This blog entry is done purely as a means of avoiding the painful finishing touches of my MBA dissertation. It's this or wash the dishes.
Was the MBA worth it? I don't know.
On the cost side it cost me, over a 4 year period, the equivalent of about 6 months net income and I used roughly 1 in every 5 weekends to complete assignments. The reading time wasn't nearly as much as everyone thinks and I usually managed to do it during my cummute. Besides, I would've been reading stuff like that anyway.

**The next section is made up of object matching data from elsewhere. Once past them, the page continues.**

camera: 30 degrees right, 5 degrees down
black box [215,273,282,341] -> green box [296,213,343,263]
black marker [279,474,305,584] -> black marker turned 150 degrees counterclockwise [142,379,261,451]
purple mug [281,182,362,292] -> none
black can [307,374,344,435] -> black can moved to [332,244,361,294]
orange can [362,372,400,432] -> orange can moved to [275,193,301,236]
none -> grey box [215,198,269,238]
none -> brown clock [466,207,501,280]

The benefits. When I started the MBA I was already a Theory of Constraints / Lean zealot and I figured that to truly understand TOC/Lean I needed to understand the old paradigm(s). That was my original, noble, justification. Now I’m nearly finished I reckon that 90% of the knowledge was from the old paradigm(s) and on it’s own not particularily new to me or useful, but about 10% was useful, new, knowledge. The MBA covereded a very broad range of knowledge at – generally – a fairly high level. We’ve covered the basics - HR, finance, structure, culture, strategy etc - and (since I specialised in technology management) subjects such as operations, product development, lean thinking, quality, knowledge management, complexity, creativity, etc but really only at a level that allows the “ignorant and confident” to talk convincingly without really understanding.
They never mentioned Theory of Constraints once.

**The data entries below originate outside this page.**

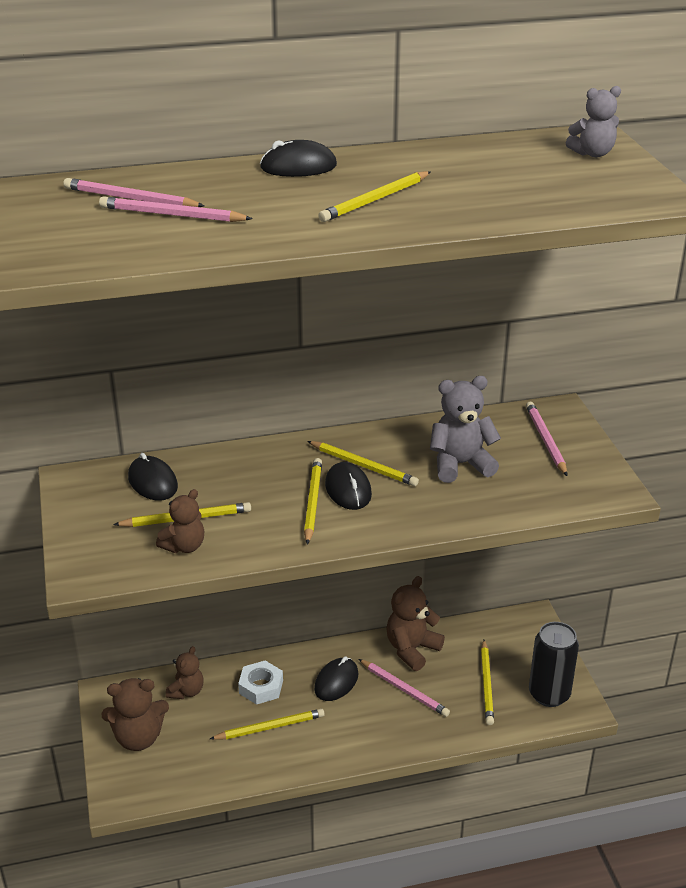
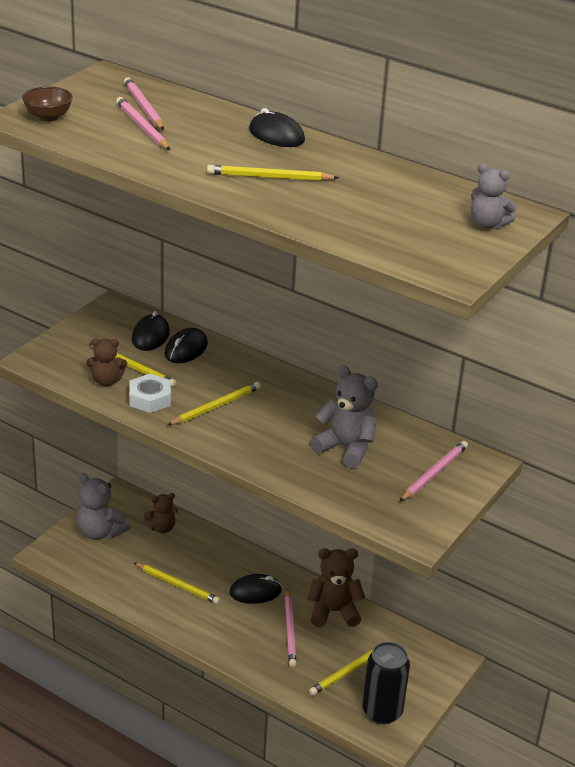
camera: 45 degrees right, 0 degrees up
brown teddy bear [101,678,169,751] -> grey teddy bear [76,473,130,540]
white nut [238,660,283,705] -> white nut moved to [129,374,171,413]
yellow pencil [307,441,419,486] -> none
black mouse [325,462,372,510] -> black mouse moved to [165,328,208,363]
none -> brown bowl [22,87,73,122]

I’ve done it part time, by distance-learning so I have spent a lot of time reading – and memorising – by myself. The occasional “group work” usually turned into p*ss*ng competitions between the MBAers already working as management consultants: more entertaining to watch than participate in.
The most useful part has been doing my dissertation. The process has been painful, long-winded and unnecessarily acadmic at times - even though it is supposed to provide useful "informed consultantcy" to my employer. In fact it could have been fairly pointless and dire but I used TOC to work on a topic of great importance to me. You've seen some of the trees and thinking in this web and - once I've printed and posted the dissertation - I'm going to polish the work I've done so far and take it through to completion.
My writing is better than it used to be, although far from perfect. My ability to talk in buzzwords is better, although my colleagues are very helpful in limiting this new skill (competency?) . My spelling hasn’t improved at all.
Ultimately the most important question should be: would the MBA make me a better manager/leader? By itself, I doubt it. But adding the credability of an MBA to my TOC, Lean and now Agile knowledge and I think it will. (BTW: I know a lot of MBAed managers who are complete pillocks).
Finally, I honestly believe I learned more about managing people and software projects during my two day Scrum Master training than in the first two MBA years. Beat that.